In the first round the Colts selected center Ryan Kelly, and he started all 16 games for the team in 2016. Their second round pick (T.J. Green) and their third round pick (Le’Raven Clark) are both project players, while Joe Haeg (a fifth round pick) actually wound up playing a ton as a rookie.
One year is not enough to get a fair view on a draft class, but it’s still important to examine how guys did as rookies. Recently, NFL.com’s Conor Orr took a look back at each team’s draft class from a year ago and re-graded them. For the Colts, he gave their 2016 draft class a C a year later. Here’s what he wrote:
This was general manager Ryan Grigson's final draft and he started out with a bang. Center Ryan Kelly should be a 10-year starter for this organization; Andrew Luck's version of Jeff Saturday. From there, the 2016 draft depended on your ability to be optimistic. Fifth-round pick Joe Haeg had to play a lot of football in Year 1 and did so at a solid level. The former North Dakota State standout was on the field for almost 1,000 snaps (behind only Anthony Castonzo and Kelly among O-linemen). Third-round pick Le'Raven Clark did not come on until the end of the season and seems more like a long-term project for this coaching staff -- something Luck obviously doesn't need happening live in front of him right now. The Colts always seemed like a team where the ideas of the general manager did not mesh with the philosophy of the coaching staff, which makes a draft like this incredibly hard to grade. Still, there are teams that whiffed altogether on the first-round pick, and Indianapolis did not do so.
For comparison within the AFC South, the C grade was actually the worst of all the AFC South teams, as the Texans got a C+, the Jaguars got a B, and the Titans got a B+. But that doesn’t mean the Colts’ class was a bad one, and a C is pretty fair. It was a very solid class, but not yet a spectacular one.

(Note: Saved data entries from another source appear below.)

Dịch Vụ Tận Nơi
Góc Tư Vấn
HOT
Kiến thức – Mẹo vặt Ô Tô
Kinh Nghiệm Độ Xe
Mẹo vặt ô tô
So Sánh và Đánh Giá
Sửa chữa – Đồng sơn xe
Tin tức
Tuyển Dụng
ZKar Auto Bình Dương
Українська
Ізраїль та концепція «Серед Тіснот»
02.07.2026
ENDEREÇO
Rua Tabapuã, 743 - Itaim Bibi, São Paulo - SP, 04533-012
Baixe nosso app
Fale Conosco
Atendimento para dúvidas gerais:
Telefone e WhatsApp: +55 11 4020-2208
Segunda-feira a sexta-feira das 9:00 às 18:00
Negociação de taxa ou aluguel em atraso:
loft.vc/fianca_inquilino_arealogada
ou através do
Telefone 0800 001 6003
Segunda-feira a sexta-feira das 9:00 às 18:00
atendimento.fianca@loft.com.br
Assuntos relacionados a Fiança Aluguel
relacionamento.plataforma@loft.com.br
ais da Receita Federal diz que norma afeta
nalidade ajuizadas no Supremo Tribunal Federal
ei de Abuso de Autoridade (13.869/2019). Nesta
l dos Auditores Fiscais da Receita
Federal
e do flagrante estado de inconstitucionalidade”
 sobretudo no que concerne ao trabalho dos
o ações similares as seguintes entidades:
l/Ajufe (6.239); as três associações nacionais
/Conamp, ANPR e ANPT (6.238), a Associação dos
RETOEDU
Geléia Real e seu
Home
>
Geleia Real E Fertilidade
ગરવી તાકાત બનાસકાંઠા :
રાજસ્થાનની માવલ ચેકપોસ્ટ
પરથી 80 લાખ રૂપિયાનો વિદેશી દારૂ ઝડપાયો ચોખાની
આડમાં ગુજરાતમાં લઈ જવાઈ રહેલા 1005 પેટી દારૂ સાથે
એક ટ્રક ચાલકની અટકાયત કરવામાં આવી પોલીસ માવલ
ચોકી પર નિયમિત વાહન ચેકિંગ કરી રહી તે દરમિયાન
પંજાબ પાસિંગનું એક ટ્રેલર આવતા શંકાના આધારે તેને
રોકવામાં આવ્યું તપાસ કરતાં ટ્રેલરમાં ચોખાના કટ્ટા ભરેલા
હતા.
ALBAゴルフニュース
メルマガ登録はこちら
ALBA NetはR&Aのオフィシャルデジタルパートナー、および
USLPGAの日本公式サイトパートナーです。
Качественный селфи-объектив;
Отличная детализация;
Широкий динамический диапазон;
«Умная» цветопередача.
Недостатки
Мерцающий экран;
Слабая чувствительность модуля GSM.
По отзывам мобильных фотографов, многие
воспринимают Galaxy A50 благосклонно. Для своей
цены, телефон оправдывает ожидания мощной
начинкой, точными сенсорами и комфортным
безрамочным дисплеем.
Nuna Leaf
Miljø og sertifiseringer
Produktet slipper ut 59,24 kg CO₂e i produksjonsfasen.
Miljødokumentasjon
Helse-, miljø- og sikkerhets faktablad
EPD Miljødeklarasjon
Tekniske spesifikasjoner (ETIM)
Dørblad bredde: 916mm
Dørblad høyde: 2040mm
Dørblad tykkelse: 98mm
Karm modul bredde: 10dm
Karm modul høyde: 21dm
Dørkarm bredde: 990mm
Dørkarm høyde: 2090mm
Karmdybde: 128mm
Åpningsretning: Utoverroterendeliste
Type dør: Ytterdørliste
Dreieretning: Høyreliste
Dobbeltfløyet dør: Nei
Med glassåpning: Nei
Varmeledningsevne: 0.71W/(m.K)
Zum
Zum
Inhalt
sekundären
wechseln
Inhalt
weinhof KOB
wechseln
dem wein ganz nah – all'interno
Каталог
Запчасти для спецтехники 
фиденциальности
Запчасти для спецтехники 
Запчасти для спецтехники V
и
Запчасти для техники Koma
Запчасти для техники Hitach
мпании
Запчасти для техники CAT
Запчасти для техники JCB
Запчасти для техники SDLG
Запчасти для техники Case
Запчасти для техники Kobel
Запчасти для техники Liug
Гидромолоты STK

Ryan Kelly looks to be the center of the future and had a good rookie season, and he was exactly the player the Colts thought he was when they draft him - which is a good thing. He was easily the best of the draft class, but Joe Haeg was a bright spot too. He had an up and down rookie season, but he played far more than anyone expected and showed some promise. Even Le’Raven Clark, who’s a big project player, improved quite a bit from preseason to the final few weeks of the regular season when he started. T.J. Green was a disappointment, but he too is a project player - so the Colts have to hope he’ll improve with more work and coaching.
Indy’s 2016 draft wasn’t that exciting, but it was one they needed. The Colts needed to add as much offensive linemen as possible, and they got a good one in Ryan Kelly plus a couple of guys (Haeg, Clark, and Austin Blythe) who have potential. It wasn’t great, but it was very solid - and for Ryan Grigson and the Colts, that’s not a bad thing.